Understanding FFT output
Solution 1:
You should neither look for the real or imaginative part of a complex number (that what's your real and imaginary array is). Instead you want to look for the magnitude of the frequency which is defined as sqrt (real * real + imag * imag). This number will always be positive. Now all you have to search is for the maximum value (ignore the first entry in your array. That is your DC offset and carries no frequency dependent information).
You get 32 real and 32 imaginary outputs because you are using a complex to complex FFT. Remember that you've converted your 32 samples into 64 values (or 32 complex values) by extending it with zero imaginary parts. This results in a symetric FFT output where the frequency result occurs twice. Once ready to use in the outputs 0 to N/2, and once mirrored in the outputs N/2 to N. In your case it's easiest to simply ignore the outputs N/2 to N. You don't need them, they are just an artifact on how you calculate your FFT.
The frequency to fft-bin equation is (bin_id * freq/2) / (N/2) where freq is your sample-frequency (aka 32 Hz, and N is the size of your FFT). In your case this simplifies to 1 Hz per bin. The bins N/2 to N represent negative frequencies (strange concept, I know). For your case they don't contain any significant information because they are just a mirror of the first N/2 frequencies.

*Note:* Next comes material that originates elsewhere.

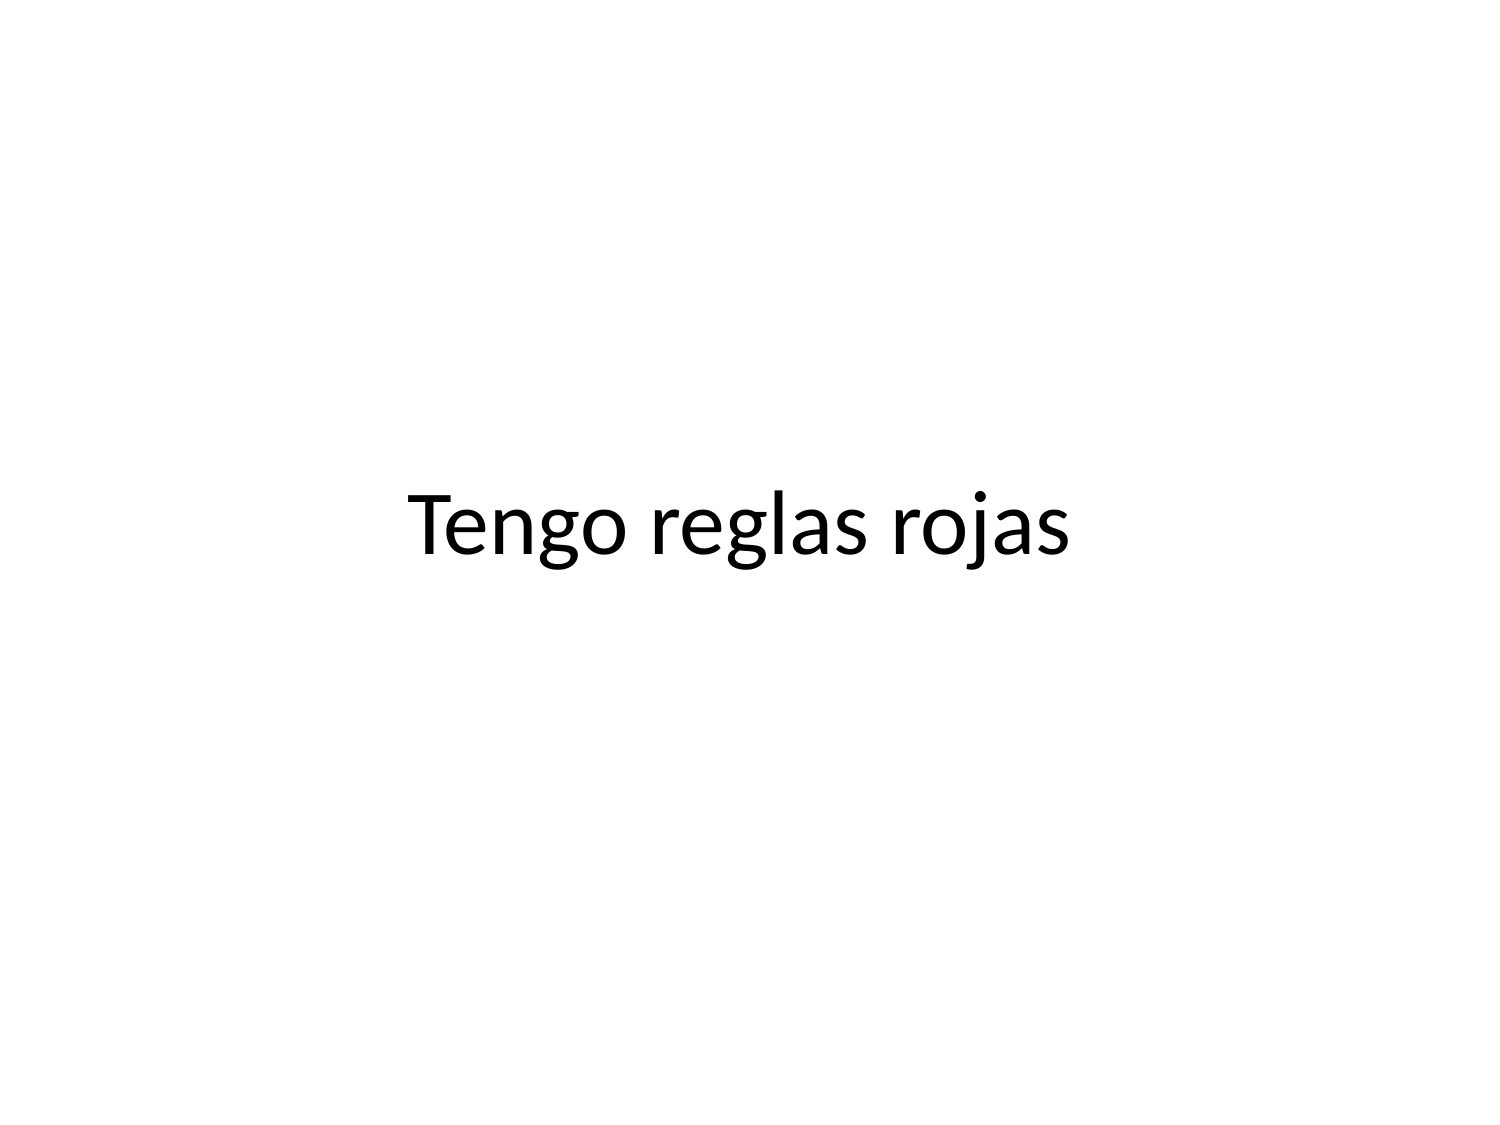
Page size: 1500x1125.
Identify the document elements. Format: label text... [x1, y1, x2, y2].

title Tengo reglas rojas [75, 45, 1425, 991]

Your real and imaginary parts of each bin form a complex number. It is okay if real and imaginary parts are negative while the magnitude of the frequency itself is positive (see my answer to question 1). I suggest that you read up on complex numbers. Explaining how they work (and why they are useful) exceeds what is possible to explain in a single stackoverflow-question.
Note: You may also want to read up what autocorrelation is, and how it is used to find the fundamental frequency of a signal. I have a feeling that this is what you really want.
Solution 2:
You already have some good answers, but I'll just add that you really need to apply a window function to your time domain data prior to the FFT, otherwise you will get nasty artefacts in your spectrum, due to spectral leakage.
Solution 3:
1) Look for the indices in the real array with the highest values, besides the first one (that's the DC component). You'll probably need a sample rate considerably higher than 32 Hz, and a larger window size, to get much in the way of meaningful results.
2) The second half of both arrays is the mirror of the first half. For instance, note that the last element of the real array (1.774) is the same as the second element (1.774), and the last element of the imaginary array (1.474) is the negative of the second element.
3) The maximum frequency you can pick up at a sample rate of 32 Hz is 16 Hz (Nyquist limit), so each step is 2 Hz. As noted earlier, remember that the first element is 0 Hz (i.e, the DC offset).
4) Sure, a negative amplitude makes perfect sense. It just means that the signal is "flipped" -- a standard FFT is based on a cosine, which normally has value = 1 at t = 0, so a signal which had value = -1 at time = 0 would have a negative amplitude.
Solution 4:
Note that the "most occurring frequency" can get splattered into multiple FFT bins, even with a window function. So you may have to use a longer window, multiple windows, or interpolation to better estimate the frequency of any spectral peaks.